Psychedelic ingestion and meditative practice are both ancient methods for altering consciousness that became widely known in Western society in the second half of the 20th century. Do the similarities begin and end there, or do these methods – as many have claimed over the years – share some deeper common elements?
In this chapter I take a neurophilosophical approach to this question and argue that there are, indeed, deeper commonalities. Recent empirical studies show that psychedelics and meditation modulate overlapping brain networks involved in the sense of self, salience, and attention; moreover, psychedelics can occasion lasting increases in “mindfulness-related capacities” for taking a non-reactive stance on one’s inner experience (e.g.
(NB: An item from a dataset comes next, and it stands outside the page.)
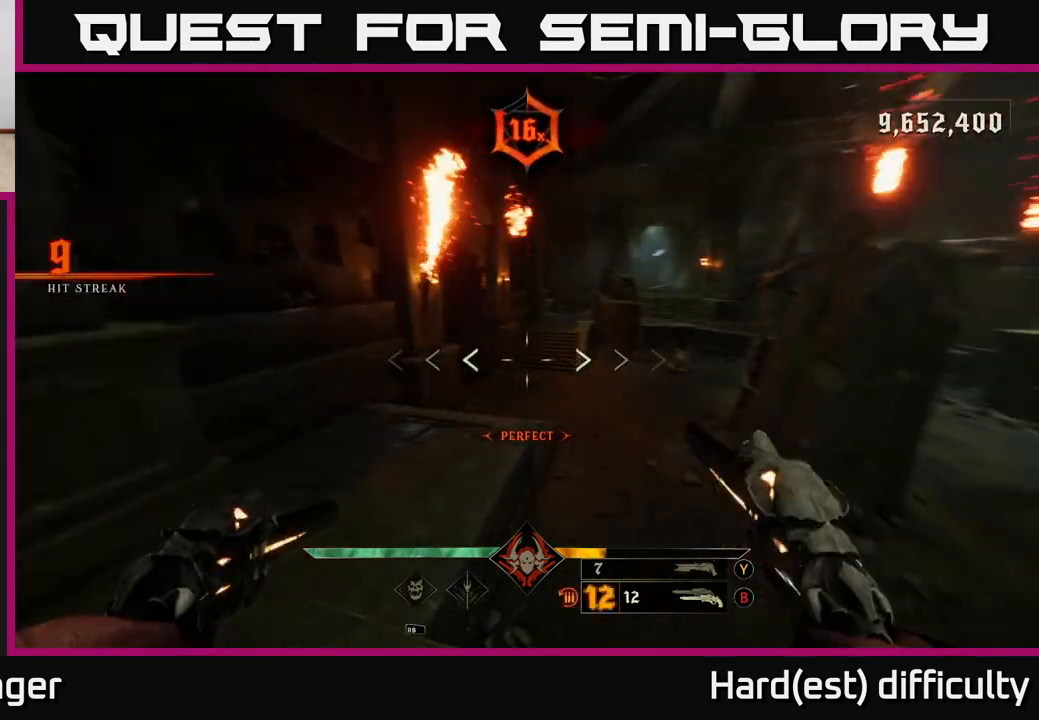
{"buttons": [], "left_stick": "up-left", "right_stick": "center", "events": [[67, "left_stick", "up-left"], [217, "right_stick", "center"], [350, "right_stick", "right"], [433, "R2", "down"], [450, "right_stick", "center"], [500, "R2", "up"]]}
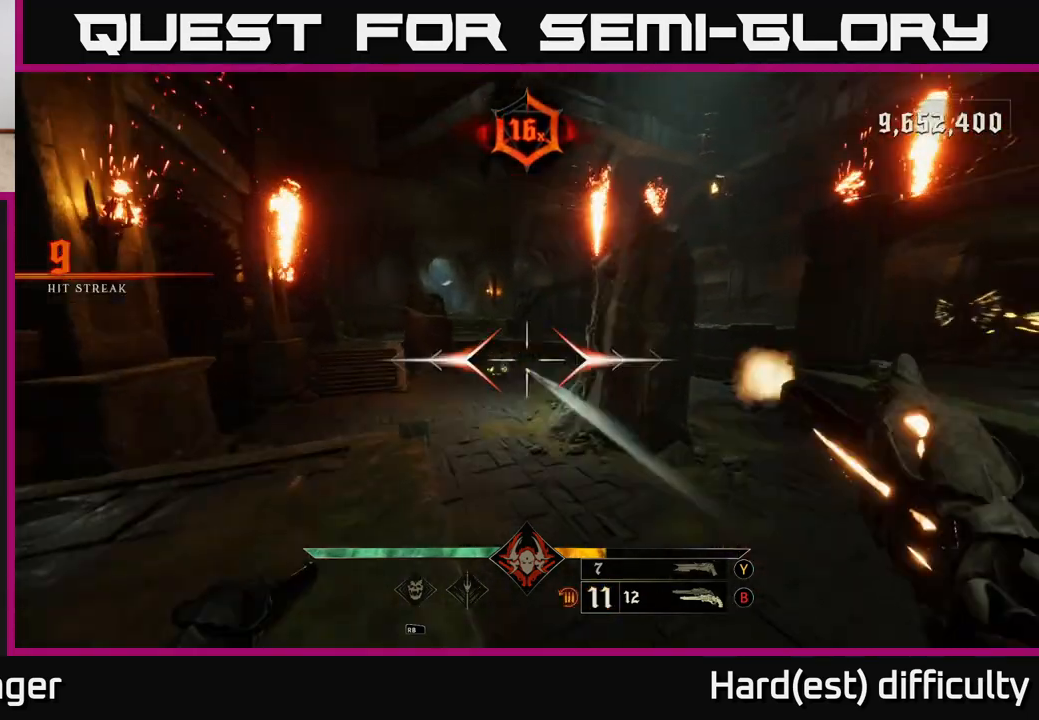
{"buttons": [], "left_stick": "up-left", "right_stick": "up-right", "events": [[400, "R2", "down"], [400, "right_stick", "up-right"], [467, "R2", "up"]]}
Sampedro et al. 2017). The self-binding theory of psychedelic ego dissolution (Letheby and Gerrans 2017) offers a plausible explanation of these findings: by disrupting self-related beliefs implemented in high-level cortical networks, both psychedelics and meditation can “unbind” mental contents from one’s self-model, moving these contents along the continuum from phenomenal transparency to opacity (cf. Metzinger 2003). In other words, both psychedelics and meditation can expose and weaken our foundational beliefs about our own identity, allowing us to disidentify with these beliefs and see them as “just thoughts”.
There are connections between these ideas and recent arguments suggesting that psychedelic use may have epistemic benefits consistent with philosophical naturalism (Letheby 2015, 2016, 2019). I conclude with a proposal: these connections may help in thinking about the putative epistemic benefits of meditation practice from a naturalistic perspective.